Вновь обращусь к реконструкциям, которые Фрейд представил в октябре 1897 г. В том же письме (от 15 октября), где Фрейд говорил о подтверждении справедливости своей реконструкции касательно няни, он также поведал о своем открытии «эдипова комплекса» и его универсальности. Свою концепцию он представил удивительно сдержанно:


«Если анализ подтвердит мои ожидания, я изложу все это систематически и затем предоставлю тебе. Пожалуй, пока я не нашел чего-то особенно нового. Меня посетила одна очень важная идея. Я обнаружил любовь к матери и ревность к отцу и в моем собственном случае и теперь полагаю, что это универсальный феномен раннего детства… Если это действительно так, то удивительная власть «царя Эдипа» становится понятна… Каждый человек однажды бывал кем-то вроде Эдипа в своих фантазиях, но их несовместимость с реальностью заставляет всякого в ужасе отвергать такие мысли, со всей силой вытеснения, отделяющей период детства от остальной жизни.
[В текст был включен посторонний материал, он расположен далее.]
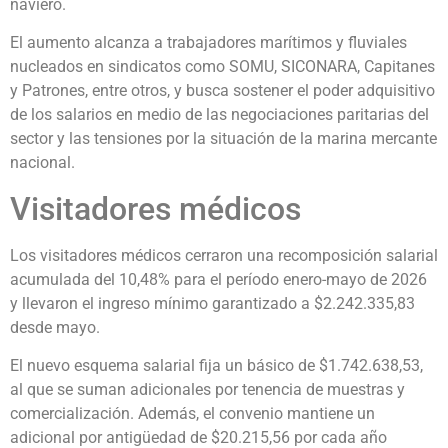
naviero.
El aumento alcanza a trabajadores marítimos y fluviales
nucleados en sindicatos como SOMU, SICONARA, Capitanes
y Patrones, entre otros, y busca sostener el poder adquisitivo
de los salarios en medio de las negociaciones paritarias del
sector y las tensiones por la situación de la marina mercante
nacional.
Visitadores médicos
Los visitadores médicos cerraron una recomposición salarial
acumulada del 10,48% para el período enero-mayo de 2026
y llevaron el ingreso mínimo garantizado a $2.242.335,83
desde mayo.
El nuevo esquema salarial fija un básico de $1.742.638,53,
al que se suman adicionales por tenencia de muestras y
comercialización. Además, el convenio mantiene un
adicional por antigüedad de $20.215,56 por cada año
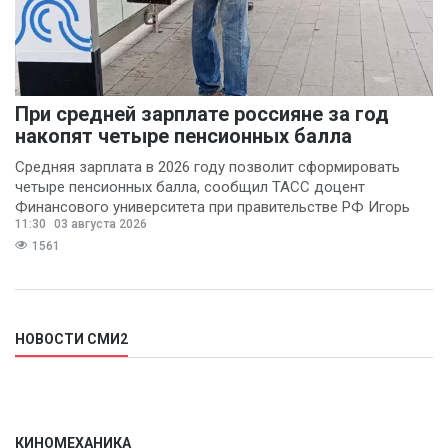
При средней зарплате россияне за год
накопят четыре пенсионных балла
Средняя зарплата в 2026 году позволит сформировать
четыре пенсионных балла, сообщил ТАСС доцент
Финансового университета при правительстве РФ Игорь
11:30
03 августа 2026
Балынин.
1561
НОВОСТИ СМИ2
КИНОМЕХАНИКА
Мне в голову пришла мысль, что нечто подобное может лежать и у истоков «Гамлета». Я не думаю, что у Шекспира на этот счет были какие-то сознательные соображения. Скорее всего, к написанию этой трагедии его побудило собственное бессознательное, растревоженное смертью отца. Как иначе можно объяснить… фразу Гамлета «так совесть делает из всех нас трусов» и его колебания – отомстить за отца или нет, притом что он так хладнокровно отправляет на смерть двух придворных… Его совесть – это бессознательное чувство его вины».


Так, в течение двух недель в дополнение к связанным с инцестом корням сексуальных фантазий раннего детства Фрейд обнаружил и истоки универсального ужаса перед братоубийством и отцеубийством (комплексами Каина и Эдипа). Также он выдвинул и гипотезу, которую смог сформулировать окончательно лишь через много лет: что «совесть» базируется на бессознательном чувстве вины.